The Best Way to Edit Your First Draft


Today’s writing-related Challenge of the Week, as posted on Innovative Editing’s Facebook page, requires you to shift your writer’s perspective to a reader’s perspective. That’s the best way to edit the first draft of your novel manuscript. Or any manuscript, really.

Just stop being a writer, and start being a reader instead.

If you’ve really completed your first draft, then your job as a creative writer is officially over for the time being. It’s checked off your to-do list. Congratulations!

That’s a big accomplishment, and I don’t want to downplay it one bit. To quote Tuesday’s blog:

Finishing your first draft is a momentous occasion, and definitely cause to throw an “I Just Finished My First Draft” celebration. (Yes, that’s a thing, typically observed by ordering in junk food, binge-watching Netflix and letting someone else do the story-telling to you for a change.)

However, as I went on to stress, that’s not the end of your authorial journey, since finishing your first draft:

… also means you’ve officially completed Story Writing 101, and you’re ready to move on to Story Writing 102.

You read that right. Your work’s not done. Not even close, sweetie pie.

Don’t worry too much though. You can still have a ton of fun with this next phase of your get-published plans. It’s just that first drafts are rough drafts. They require a lot of attention and cleaning-up efforts in order to advance on again to the second-draft stage.

And the best way to give them that thorough kind of analysis is to start acting like a reader first and an editor second.

(Actually, good editors – particularly editors who work on novel manuscripts, are always going to be readers first. They recognize that the story is what’s most important, not the grammar and spelling.

With that mindset firmly in place, they’ll most definitely be looking for grammar and spelling errors, fixing them accordingly too. Yet their main focus will be on how well the narrative drags them in and keeps them captivated. They know that, with the exception of their most nitpicky editorial colleagues, that’s what other readers are going to be looking for.
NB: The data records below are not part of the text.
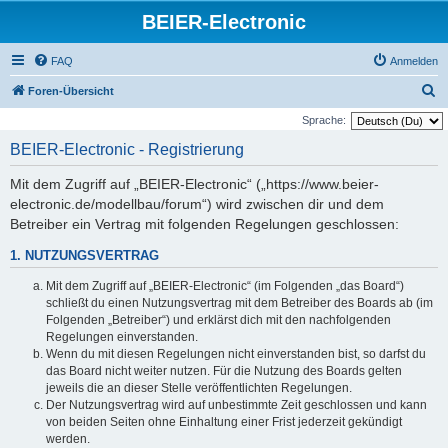
BEIER-Electronic
FAQ
Anmelden
S
Foren-Übersicht
u
Sprache:
c
BEIER-Electronic - Registrierung
h
Mit dem Zugriff auf „BEIER-Electronic“ („https://www.beier-
e
electronic.de/modellbau/forum“) wird zwischen dir und dem
Betreiber ein Vertrag mit folgenden Regelungen geschlossen:
1. NUTZUNGSVERTRAG
Mit dem Zugriff auf „BEIER-Electronic“ (im Folgenden „das Board“)
schließt du einen Nutzungsvertrag mit dem Betreiber des Boards ab (im
Folgenden „Betreiber“) und erklärst dich mit den nachfolgenden
Regelungen einverstanden.
Wenn du mit diesen Regelungen nicht einverstanden bist, so darfst du
das Board nicht weiter nutzen. Für die Nutzung des Boards gelten
jeweils die an dieser Stelle veröffentlichten Regelungen.
Der Nutzungsvertrag wird auf unbestimmte Zeit geschlossen und kann
von beiden Seiten ohne Einhaltung einer Frist jederzeit gekündigt
werden.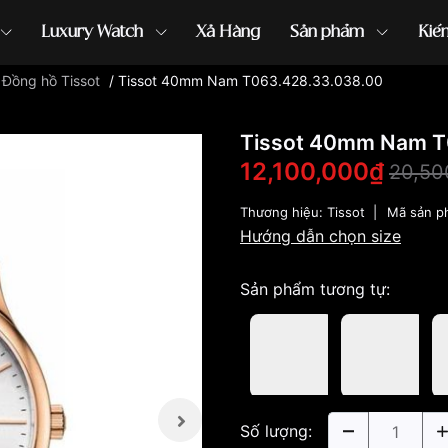
Luxury Watch
Xả Hàng
Sản phẩm
Kiế
/
Đồng hồ Tissot
/
Tissot 40mm Nam T063.428.33.038.00
ồng hồ G-Shock
đồng hồ Orient
...
Tissot 40mm Nam T
12,100,000₫
20,50
Thương hiệu:
Tissot
|
Mã sản p
Hướng dẫn chọn size
Sản phẩm tương tự:
Số lượng: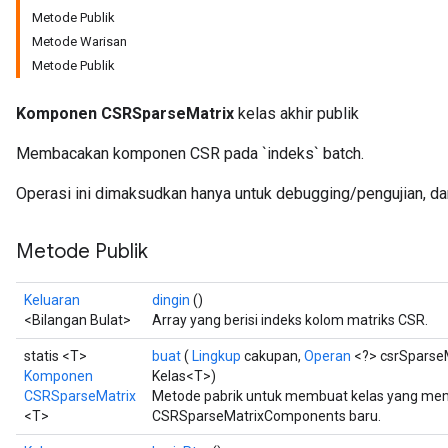
Metode Publik
Metode Warisan
Metode Publik
Komponen CSRSparseMatrix
kelas akhir publik
Membacakan komponen CSR pada `indeks` batch.
Operasi ini dimaksudkan hanya untuk debugging/pengujian, dan
Metode Publik
Keluaran
dingin
()
<Bilangan Bulat>
Array yang berisi indeks kolom matriks CSR.
statis <T>
buat
(
Lingkup
cakupan,
Operan
<?> csrSparseM
Komponen
Kelas<T>)
CSRSparseMatrix
Metode pabrik untuk membuat kelas yang me
<T>
CSRSparseMatrixComponents baru.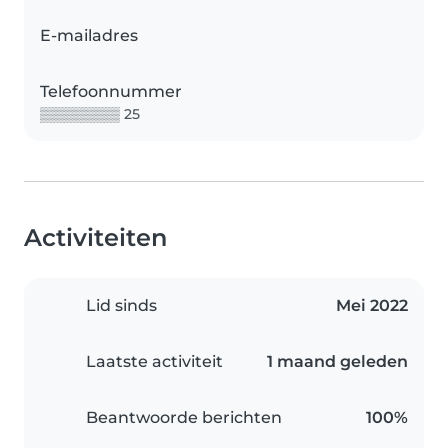
E-mailadres
Telefoonnummer
▒▒▒▒▒▒▒▒ 25
Activiteiten
Lid sinds
Mei 2022
Laatste activiteit
1 maand geleden
Beantwoorde berichten
100%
And those other readers are a pretty important factor to consider in the writing process.)

Consider it from this perspective: Your goal in editing a first draft is no longer to impress but to be impressed. And by all means, demand to be impressed!

Whatever you look for when you’re reading someone else’s novel, look for it in your own too. You’re not going to be able to please everyone, but that’s okay. That’s not your goal. Right now, your goal is to engage yourself.

So if you like riveting plots, then read your manuscript over for exactly that. If you’re more into the intriguing kind that makes you guess and second-guess every other page, then that’s what you should expect. The same goes for a delightful plot if that’s what you’re into.

Do you appreciate vivid characters? Good. You should.

Breathtaking settings? Somewhat muted or more understated ones?

Dry or dark or witty dialogue?

Essentially, expect this first draft’s writer to engage you, the reader, at every step. And whenever he or she doesn’t engage you, put on your editor’s cap until that section draws you right back in.